It wouldn't matter a whole lot if I was driving something less fun. I enjoyed driving my 1964 MGB and my beat-up Toyota Corolla for which I paid about $550 back in the 80s.
But leave it to General Motors to come up with an idea to toss all my pleasure aside. If this comes to fruition, and I could see benefits of it in certain areas, the joy of motoring will be equal to driving those amusement park cars that were guided by a track. It was fun to steer them but there was no point.
Within a decade, General Motors thinks it will have the ultimate solution to the growing problem of distracted drivers: a car that can do the driving itself.
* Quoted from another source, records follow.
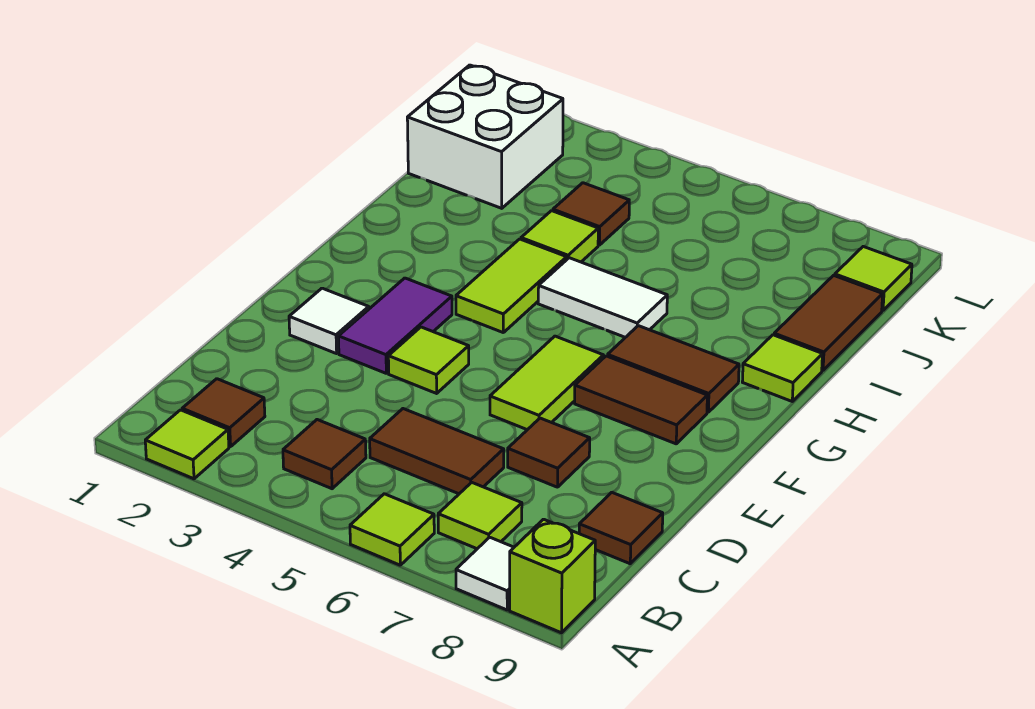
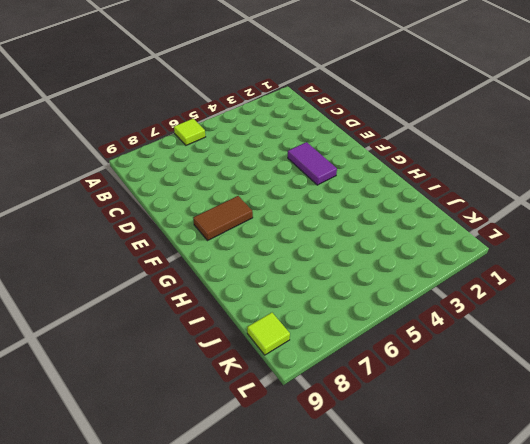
none -> lime 1x1 tile [145,410,229,479]
none -> white 1x1 tile [456,537,514,610]
none -> lime 1x1 brick [510,519,595,633]

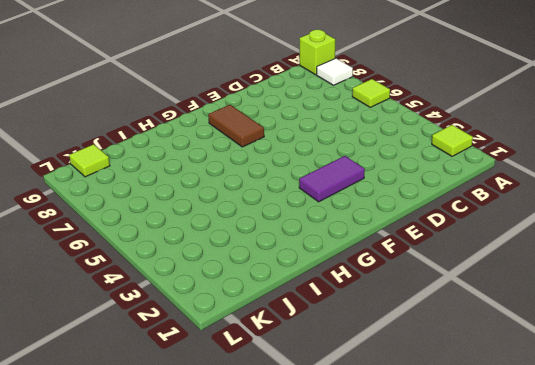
none -> brown 1x1 tile [182,379,265,447]
none -> brown 1x1 tile [283,420,366,489]
none -> lime 1x1 tile [438,482,522,549]

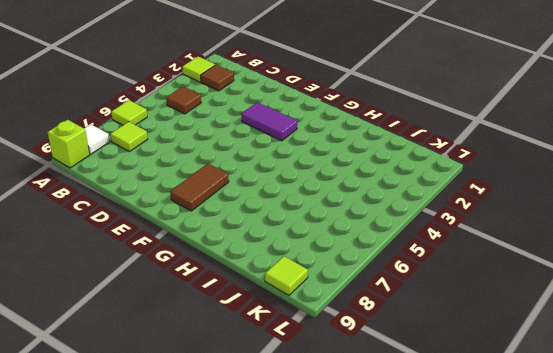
none -> brown 1x2 tile [370,409,504,494]
none -> brown 1x1 tile [579,492,663,564]
none -> brown 1x1 tile [508,418,590,487]

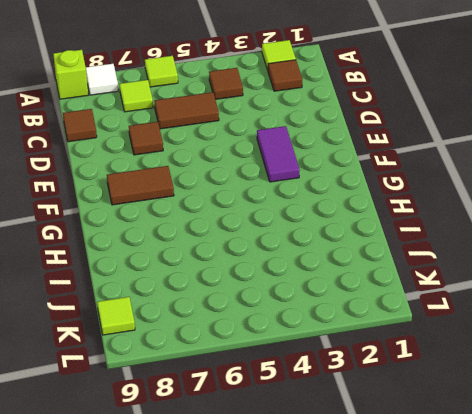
none -> white 1x1 tile [289,288,369,354]
none -> lime 1x1 tile [388,327,469,393]
none -> lime 1x2 tile [490,336,604,430]

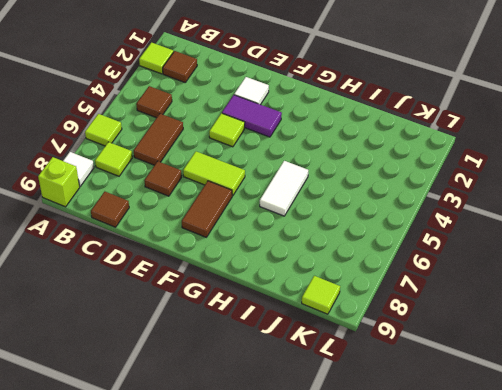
none -> lime 1x2 tile [456,239,567,332]
none -> brown 1x2 tile [608,326,739,412]
none -> lime 1x1 tile [742,335,822,401]

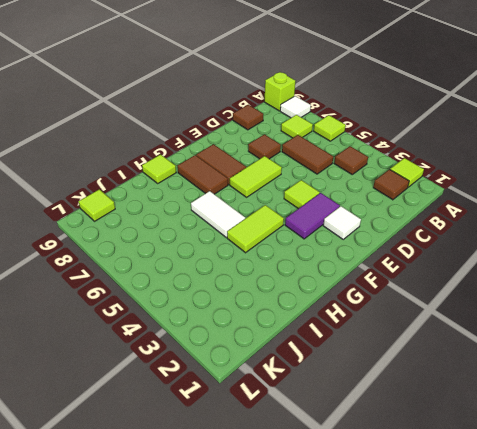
none -> lime 1x1 tile [521,211,598,262]
none -> brown 1x2 tile [774,275,883,371]
none -> white 2x2 brick [407,65,563,208]

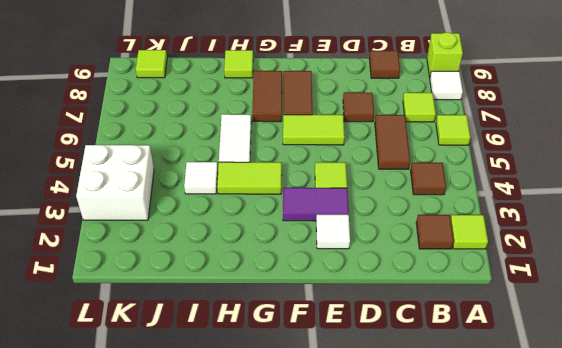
white 1x1 tile [184,162,218,194] -> lime 1x1 tile [521,211,598,262]
white 2x2 brick [76,145,154,220] -> white 2x2 brick moved to [407,65,563,208]
none -> brown 1x2 tile [774,275,883,371]
none -> brown 1x1 tile [553,183,629,245]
G.M.’s chief executive, Rick Wagoner, plans to unveil a prototype of a self-driving Chevrolet Tahoe sport-utility vehicle developed with the help of Carnegie Mellon University on Tuesday at the Consumer Electronics Show. The vehicle, nicknamed “Boss,” is capable of handling itself in a controlled setting like the parking lot at the Las Vegas Convention Center where G.M. is showing it off this week, but not on a regular street with obstacles like pedestrians.
The automaker expects driverless vehicle technology to be ready for testing by 2015 and in vehicles that it sells by 2018, a G.M. spokesman, Scott Fosgard, said on Sunday.
[...]
G.M. hopes that the prospect of a driverless car will make the company, which has struggled to shed its image as a lumbering industrial-age behemoth, appear more cutting-edge.
Emphasis on the word appear. Using a Tahoe to demonstrate this probably blows away the notion of "cutting-edge" right there. This is one major reason why GM is having problems.
The Orgasmatron was a cutting-edge idea but that doesn't mean I want to use it in lieu of actual sex.